Sat, 2022-01-01 00:00

Subscribers to KluwerArbitration.com enjoy access to the ICCA Yearbook Commercial Arbitration.

The present upload consists of 26 decisions applying the major arbitration Conventions and dealing with issues of general interest to the arbitration community. The following may be of particular interest to our readers.

First, the upload includes three decisions of the European Court of Human Rights in Strasbourg dealing with how the fair trial guarantees in Article 6 of the European Convention on Human Rights apply to international arbitration proceedings. They require, as the judgments point out, inter alia, the independence and impartiality of the arbitral tribunals, as well as due process, and grant a human rights remedy in case of breach after exhaustion of local remedies.
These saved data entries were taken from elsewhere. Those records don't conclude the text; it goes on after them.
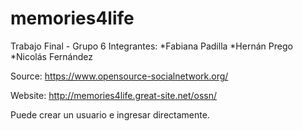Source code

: # memories4life
Trabajo Final - Grupo 6
Integrantes:
*Fabiana Padilla
*Hernán Prego
*Nicolás Fernández

Source: https://www.opensource-socialnetwork.org/

Website: http://memories4life.great-site.net/ossn/

Puede crear un usuario e ingresar directamente.
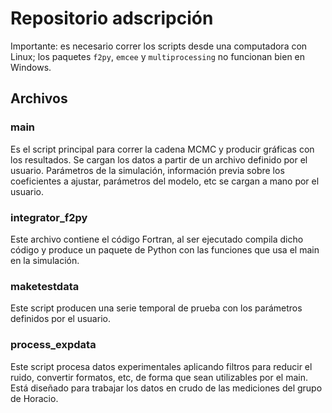 # Repositorio adscripción

Importante: es necesario correr los scripts desde una computadora con Linux; los paquetes `f2py`, `emcee` y `multiprocessing` no funcionan bien en Windows. 

## Archivos

### main
Es el script principal para correr la cadena MCMC y producir gráficas con los resultados. Se cargan los datos a partir de un archivo definido por el usuario. Parámetros de la simulación, información previa sobre los coeficientes a ajustar, parámetros del modelo, etc se cargan a mano por el usuario. 

### integrator_f2py
Este archivo contiene el código Fortran, al ser ejecutado compila dicho código y produce un paquete de Python con las funciones que usa el main en la simulación.

### maketestdata
Este script producen una serie temporal de prueba con los parámetros definidos por el usuario. 

### process_expdata
Este script procesa datos experimentales aplicando filtros para reducir el ruido, convertir formatos, etc, de forma que sean utilizables por el main. Está diseñado para trabajar los datos en crudo de las mediciones del grupo de Horacio. 
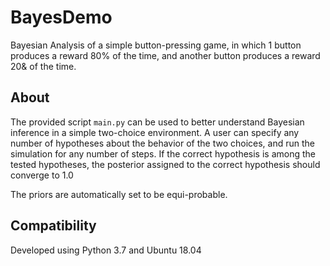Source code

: 
# BayesDemo

Bayesian Analysis of a simple button-pressing game, in which 1 button produces a reward 80% of the time,
and another button produces a reward 20& of the time.


## About

The provided script `main.py` can be used to better understand Bayesian inference in a simple two-choice environment.
A user can specify any number of hypotheses about the behavior of the two choices, and run the simulation for any number of steps.
If the correct hypothesis is among the tested hypotheses, the posterior assigned to the correct hypothesis should converge to 1.0

The priors are automatically set to be equi-probable.

## Compatibility

Developed using Python 3.7 and Ubuntu 18.04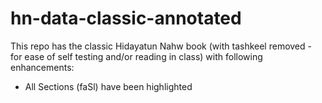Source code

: # hn-data-classic-annotated

This repo has the classic Hidayatun Nahw book (with tashkeel removed - for ease of self testing and/or reading in class) with following enhancements:

* All Sections (faSl) have been highlighted
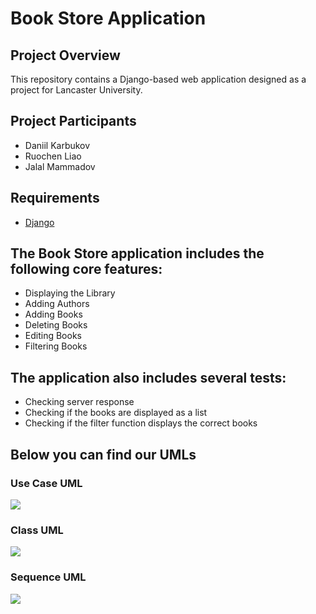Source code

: # Book Store Application

## Project Overview

This repository contains a Django-based web application designed as a project for Lancaster University.

## Project Participants
* Daniil Karbukov
* Ruochen Liao
* Jalal Mammadov

## Requirements
* [Django](https://www.djangoproject.com/download/)

## The Book Store application includes the following core features:

- Displaying the Library
- Adding Authors
- Adding Books
- Deleting Books
- Editing Books
- Filtering Books

## The application also includes several tests:
- Checking server response
- Checking if the books are displayed as a list
- Checking if the filter function displays the correct books

## Below you can find our UMLs

### Use Case UML

![](https://github.com/LegendaryLoona/LancasterPMP/blob/main/UMLs/Use%20Case%20Diagram.drawio.png)

### Class UML

![](https://github.com/LegendaryLoona/LancasterPMP/blob/main/UMLs/Class%20Diagram.drawio.png)

### Sequence UML

![](https://github.com/LegendaryLoona/LancasterPMP/blob/main/UMLs/Sequence%20Diagram.drawio.png)
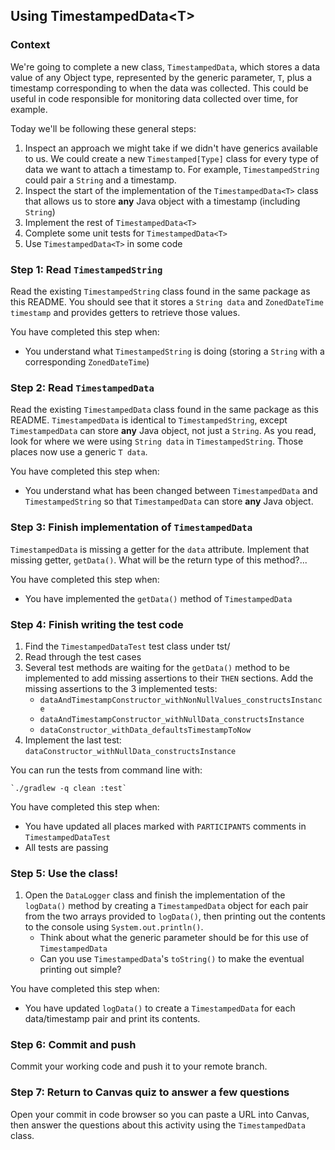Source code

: ## Using TimestampedData\<T>

### Context

We're going to complete a new class, `TimestampedData`,
which stores a data value of any Object type, represented by the generic
parameter, `T`, plus a timestamp corresponding to when the data was
collected. This could be useful in code responsible for monitoring data
collected over time, for example.

Today we'll be following these general steps:

1. Inspect an approach we might take if we didn't have generics available to us.
   We could create a new `Timestamped[Type]` class for every type of data we want to attach a timestamp to.
   For example, `TimestampedString` could pair a `String` and a timestamp.
1. Inspect the start of the implementation of the `TimestampedData<T>` class that allows us to store **any**
   Java object with a timestamp (including `String`)
1. Implement the rest of `TimestampedData<T>`
1. Complete some unit tests for `TimestampedData<T>`
1. Use `TimestampedData<T>` in some code

### Step 1: Read `TimestampedString`

Read the existing `TimestampedString` class found in the same package as this README.
You should see that it stores a `String data` and `ZonedDateTime timestamp` and
provides getters to retrieve those values.

You have completed this step when:
* You understand what `TimestampedString` is doing (storing a `String` with a corresponding `ZonedDateTime`)

### Step 2: Read `TimestampedData`

Read the existing `TimestampedData` class found in the same package as this README.
`TimestampedData` is identical to `TimestampedString`, except `TimestampedData`
can store **any** Java object, not just a `String`. As you read, look for where we
were using `String data` in `TimestampedString`. Those places now use a generic `T data`.

You have completed this step when:
* You understand what has been changed between `TimestampedData` and `TimestampedString` so that `TimestampedData`
  can store **any** Java object.

### Step 3: Finish implementation of `TimestampedData`

`TimestampedData` is missing a getter for the `data` attribute. Implement that
missing getter, `getData()`. What will be the return type of this method?...

You have completed this step when:
* You have implemented the `getData()` method of `TimestampedData`

### Step 4: Finish writing the test code

1. Find the `TimestampedDataTest` test class under tst/
1. Read through the test cases
3. Several test methods are waiting for the `getData()` method to be
   implemented to add missing assertions to their `THEN` sections. Add
   the missing assertions to the 3 implemented tests:
    * `dataAndTimestampConstructor_withNonNullValues_constructsInstance`
    * `dataAndTimestampConstructor_withNullData_constructsInstance`
    * `dataConstructor_withData_defaultsTimestampToNow`
1. Implement the last test: `dataConstructor_withNullData_constructsInstance`

You can run the tests from command line with:

    `./gradlew -q clean :test`
    
You have completed this step when:
* You have updated all places marked with `PARTICIPANTS` comments in `TimestampedDataTest`
* All tests are passing

### Step 5: Use the class!

1. Open the `DataLogger` class and finish the implementation of the `logData()` method by creating a
   `TimestampedData` object for each pair from the two arrays provided to `logData()`, then printing out the
   contents to the console using `System.out.println()`.
    * Think about what the generic parameter should be for this use of `TimestampedData`
    * Can you use `TimestampedData`'s `toString()` to make the eventual printing out simple?
    
You have completed this step when:
* You have updated `logData()` to create a `TimestampedData` for each data/timestamp pair and print its contents.

### Step 6: Commit and push

Commit your working code and push it to your remote branch.

### Step 7: Return to Canvas quiz to answer a few questions

Open your commit in code browser so you can paste a URL into Canvas, then answer the questions about this activity
using the `TimestampedData` class.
In international sports arbitration, one of the Strasbourg judgements held that Article 6 of the Convention requires a public hearing, breaking with the principle of confidentiality.

Second, on 30 June 2021, the Constitutional Court of Ecuador determined by majority decision that Ecuador’s renewed signing of the ICSID Convention did not require the prior approval by the National Assembly, in particular because the Convention did not attribute competences specific to the internal legal system to an international or supranational body.

Finally, in a reflection of the recent world events affecting international arbitration as a whole, a United States District Court found that in an arbitration under the ICC Expedited Procedure Provisions, the arbitrator’s decision to cancel the hearing due to COVID-19 restrictions and decide the case on the record only was not a violation of due process.